All I can say is "Wow". Your posts are incredible, and quite frankly, could and should be applied to all professions. You must give before you can receive. One question - to be good, it sounds like it is all or nothing. Does it have to be? What if you want a family?

Your words...they are perfect.

So much of this can be applied to other areas of life and other professions.

People forget that the process of getting somewhere holds all the keys necessary to staying somewhere.

Helene. I love you so much! I hope you don't mind, but I have taken the liberty to slightly edit your words by making my favourite set of them bold. Thank you for summing it up!! ~ Shuna

Wow woman! you got some good points and experience :) Good job and thank you for letting us know what is going on behind those kitchen doors at restaurants.

•most cooks can not afford to pay off their culinary school loans on the wages they make in the industry
•most cooks who went to culinary school said it wasn't worth as much as they thought it would be once they began working 'for real'

Education has become an industry in itself - it is a business now.
Churning out graduates with limited chance of jobs or of paying off their loans.

The UK has decided to follow the American model.

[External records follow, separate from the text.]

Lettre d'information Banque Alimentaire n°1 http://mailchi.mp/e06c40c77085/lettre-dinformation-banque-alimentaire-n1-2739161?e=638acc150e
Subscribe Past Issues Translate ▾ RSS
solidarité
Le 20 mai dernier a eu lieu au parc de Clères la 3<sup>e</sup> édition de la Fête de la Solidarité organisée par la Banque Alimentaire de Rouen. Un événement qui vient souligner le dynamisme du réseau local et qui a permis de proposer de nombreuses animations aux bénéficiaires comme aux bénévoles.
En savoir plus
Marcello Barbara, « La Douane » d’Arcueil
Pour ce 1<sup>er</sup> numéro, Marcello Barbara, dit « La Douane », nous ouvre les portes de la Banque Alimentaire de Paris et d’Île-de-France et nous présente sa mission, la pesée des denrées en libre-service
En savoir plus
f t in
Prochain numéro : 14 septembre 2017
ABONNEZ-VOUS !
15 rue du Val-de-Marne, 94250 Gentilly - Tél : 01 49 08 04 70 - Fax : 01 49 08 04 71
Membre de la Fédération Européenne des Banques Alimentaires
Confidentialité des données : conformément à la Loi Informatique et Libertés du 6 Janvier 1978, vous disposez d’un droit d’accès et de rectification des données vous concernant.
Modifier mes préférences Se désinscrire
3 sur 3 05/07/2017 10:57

Kids are graduating from University with £30-40K loans! What do you know about the world or what you want to do at 17 or 18?

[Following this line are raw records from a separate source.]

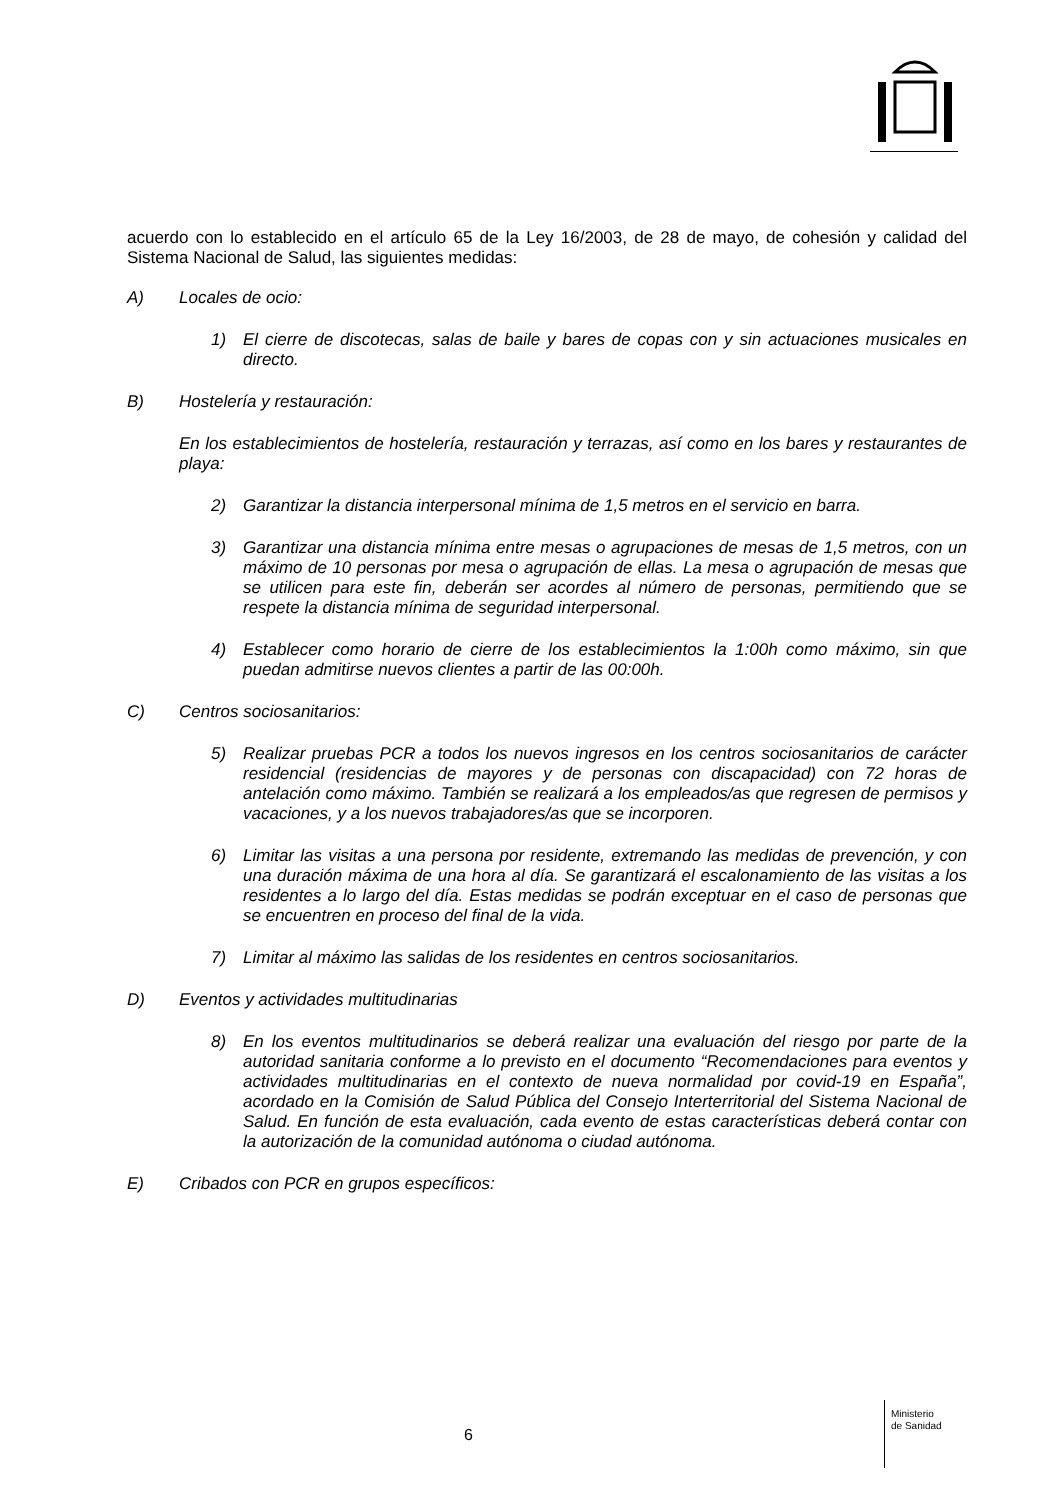acuerdo con lo establecido en el artículo 65 de la Ley 16/2003, de 28 de mayo, de cohesión y calidad del Sistema Nacional de Salud, las siguientes medidas:
A) Locales de ocio:
1) El cierre de discotecas, salas de baile y bares de copas con y sin actuaciones musicales en directo.
B) Hostelería y restauración:
En los establecimientos de hostelería, restauración y terrazas, así como en los bares y restaurantes de playa:
2) Garantizar la distancia interpersonal mínima de 1,5 metros en el servicio en barra.
3) Garantizar una distancia mínima entre mesas o agrupaciones de mesas de 1,5 metros, con un máximo de 10 personas por mesa o agrupación de ellas. La mesa o agrupación de mesas que se utilicen para este fin, deberán ser acordes al número de personas, permitiendo que se respete la distancia mínima de seguridad interpersonal.
4) Establecer como horario de cierre de los establecimientos la 1:00h como máximo, sin que puedan admitirse nuevos clientes a partir de las 00:00h.
C) Centros sociosanitarios:
5) Realizar pruebas PCR a todos los nuevos ingresos en los centros sociosanitarios de carácter residencial (residencias de mayores y de personas con discapacidad) con 72 horas de antelación como máximo. También se realizará a los empleados/as que regresen de permisos y vacaciones, y a los nuevos trabajadores/as que se incorporen.
6) Limitar las visitas a una persona por residente, extremando las medidas de prevención, y con una duración máxima de una hora al día. Se garantizará el escalonamiento de las visitas a los residentes a lo largo del día. Estas medidas se podrán exceptuar en el caso de personas que se encuentren en proceso del final de la vida.
7) Limitar al máximo las salidas de los residentes en centros sociosanitarios.
D) Eventos y actividades multitudinarias
8) En los eventos multitudinarios se deberá realizar una evaluación del riesgo por parte de la autoridad sanitaria conforme a lo previsto en el documento “Recomendaciones para eventos y actividades multitudinarias en el contexto de nueva normalidad por covid-19 en España”, acordado en la Comisión de Salud Pública del Consejo Interterritorial del Sistema Nacional de Salud. En función de esta evaluación, cada evento de estas características deberá contar con la autorización de la comunidad autónoma o ciudad autónoma.
E) Cribados con PCR en grupos específicos:
6
Ministerio
de Sanidad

There are only some degrees that are worth doing.

As long as higher education is seen as a money making industry, student's lives will continue to be ruined by organisations more interested in getting the numbers to fill their courses, and keep themselves in jobs, rather than providing students with an education with real long-term career prospects.

as a culinary school graduate, I completely respect where you are coming from. The reality of the kitchen is much different than that of culinary school. I knew from the start that going to school would not make my career any easier, but the way the industry is changing it's been hard to find a job without a school education. No one would take me on when I was trying to learn more about breads and pastries. Do you think the industry has changed so drastically that schooling outweighs experience to some degree?

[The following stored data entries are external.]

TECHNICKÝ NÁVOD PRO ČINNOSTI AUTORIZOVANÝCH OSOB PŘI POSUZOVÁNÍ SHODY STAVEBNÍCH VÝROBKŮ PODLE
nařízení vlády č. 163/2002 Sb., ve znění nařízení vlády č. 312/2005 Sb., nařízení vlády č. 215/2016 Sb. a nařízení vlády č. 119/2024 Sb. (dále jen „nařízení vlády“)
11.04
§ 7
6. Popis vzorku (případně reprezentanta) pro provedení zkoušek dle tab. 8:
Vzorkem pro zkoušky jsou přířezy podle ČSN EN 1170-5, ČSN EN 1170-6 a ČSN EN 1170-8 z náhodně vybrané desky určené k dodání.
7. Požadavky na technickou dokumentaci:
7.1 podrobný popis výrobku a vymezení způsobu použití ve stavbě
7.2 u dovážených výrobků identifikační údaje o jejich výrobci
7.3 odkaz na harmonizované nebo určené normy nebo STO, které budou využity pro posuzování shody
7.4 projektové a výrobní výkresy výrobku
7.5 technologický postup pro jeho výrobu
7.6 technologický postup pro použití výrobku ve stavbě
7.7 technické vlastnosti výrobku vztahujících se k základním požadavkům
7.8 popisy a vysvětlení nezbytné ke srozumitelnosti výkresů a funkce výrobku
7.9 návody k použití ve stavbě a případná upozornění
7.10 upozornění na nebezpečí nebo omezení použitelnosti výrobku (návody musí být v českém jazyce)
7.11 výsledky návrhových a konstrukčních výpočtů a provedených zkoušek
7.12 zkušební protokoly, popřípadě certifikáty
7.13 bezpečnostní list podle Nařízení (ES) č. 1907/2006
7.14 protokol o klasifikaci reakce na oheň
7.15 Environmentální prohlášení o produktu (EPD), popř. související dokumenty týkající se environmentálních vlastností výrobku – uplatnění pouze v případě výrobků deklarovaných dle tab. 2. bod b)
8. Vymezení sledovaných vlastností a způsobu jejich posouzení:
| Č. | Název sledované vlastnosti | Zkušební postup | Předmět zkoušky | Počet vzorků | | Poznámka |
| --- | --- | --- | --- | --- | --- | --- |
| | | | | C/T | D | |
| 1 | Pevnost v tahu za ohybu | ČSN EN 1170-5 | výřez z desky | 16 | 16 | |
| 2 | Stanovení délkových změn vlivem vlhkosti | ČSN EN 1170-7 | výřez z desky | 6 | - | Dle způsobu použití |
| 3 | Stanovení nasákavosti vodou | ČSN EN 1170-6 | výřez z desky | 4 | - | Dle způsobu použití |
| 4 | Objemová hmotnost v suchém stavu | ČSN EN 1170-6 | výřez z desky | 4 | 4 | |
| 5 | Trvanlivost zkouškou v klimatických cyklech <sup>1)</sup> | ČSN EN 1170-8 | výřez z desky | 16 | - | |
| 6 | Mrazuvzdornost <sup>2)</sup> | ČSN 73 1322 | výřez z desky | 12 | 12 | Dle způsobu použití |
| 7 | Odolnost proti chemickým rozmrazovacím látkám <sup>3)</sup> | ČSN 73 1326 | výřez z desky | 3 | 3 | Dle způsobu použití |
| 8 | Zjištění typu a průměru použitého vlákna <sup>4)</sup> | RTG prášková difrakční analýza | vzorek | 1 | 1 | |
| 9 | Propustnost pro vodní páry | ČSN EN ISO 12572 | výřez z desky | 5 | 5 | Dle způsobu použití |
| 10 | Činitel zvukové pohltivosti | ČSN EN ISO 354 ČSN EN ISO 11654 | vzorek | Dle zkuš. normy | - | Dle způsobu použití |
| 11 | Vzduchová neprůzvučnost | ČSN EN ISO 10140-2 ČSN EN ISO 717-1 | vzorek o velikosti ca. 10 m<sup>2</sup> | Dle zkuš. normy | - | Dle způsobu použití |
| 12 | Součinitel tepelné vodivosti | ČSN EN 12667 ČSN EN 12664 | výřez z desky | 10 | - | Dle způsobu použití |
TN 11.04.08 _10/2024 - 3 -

You're my culinary therapist. Thank you

Beautiful and true, as always. You've reminded me of something Keith Floyd said in what turned out to be his last interview: "This ill-conceived idea that all these wankers who turn up on television are chefs, is just a failure of anybody to understand the language. Chef is chief! Chef du train, chef de la cuisine. The people that cook are cooks."

It baffles me a bit that some (most) cooks don't like or even disdain pastry. If you love to cook, you had better know how to make pastry or bake bread. If you love cooking, you should have the passion to learn to make all those things, desserts and all.